Gene copy-number changes and chromosomal instability induced by aneuploidy confer resistance to chemotherapy.

机构信息

Department of Experimental Oncology at IEO, European Institute of Oncology IRCCS, Via Adamello 16, 20139 Milan, Italy.

European Research Institute for the Biology of Ageing, University of Groningen, University Medical Center Groningen, 9713 AV, Groningen, the Netherlands.

出版信息

Dev Cell. 2021 Sep 13;56(17):2440-2454.e6. doi: 10.1016/j.devcel.2021.07.006. Epub 2021 Aug 4.
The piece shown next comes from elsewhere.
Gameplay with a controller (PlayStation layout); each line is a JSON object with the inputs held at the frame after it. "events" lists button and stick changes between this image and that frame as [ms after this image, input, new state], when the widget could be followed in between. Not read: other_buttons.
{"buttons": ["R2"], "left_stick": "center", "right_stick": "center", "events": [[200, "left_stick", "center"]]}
DOI:10.1016/j.devcel.2021.07.006
PMID:34352223
Abstract

Mitotic errors lead to aneuploidy, a condition of karyotype imbalance, frequently found in cancer cells. Alterations in chromosome copy number induce a wide variety of cellular stresses, including genome instability. Here, we show that cancer cells might exploit aneuploidy-induced genome instability and the resulting gene copy-number changes to survive under conditions of selective pressure, such as chemotherapy. Resistance to chemotherapeutic drugs was dictated by the acquisition of recurrent karyotypes, indicating that gene dosage might play a role in driving chemoresistance. Thus, our study establishes a causal link between aneuploidy-driven changes in gene copy number and chemoresistance and might explain why some chemotherapies fail to succeed.

摘要

有丝分裂错误导致非整倍体,即染色体组不平衡的一种情况,在癌细胞中经常发现。染色体拷贝数的改变会引起多种细胞应激,包括基因组不稳定。在这里,我们表明癌细胞可能利用非整倍体诱导的基因组不稳定性和由此产生的基因拷贝数变化,在选择性压力下生存,如化疗。对化疗药物的耐药性是由反复出现的核型获得决定的,这表明基因剂量可能在驱动化疗耐药性方面发挥作用。因此,我们的研究在非整倍体驱动的基因拷贝数变化与化疗耐药性之间建立了因果关系,并可能解释为什么某些化疗药物未能成功。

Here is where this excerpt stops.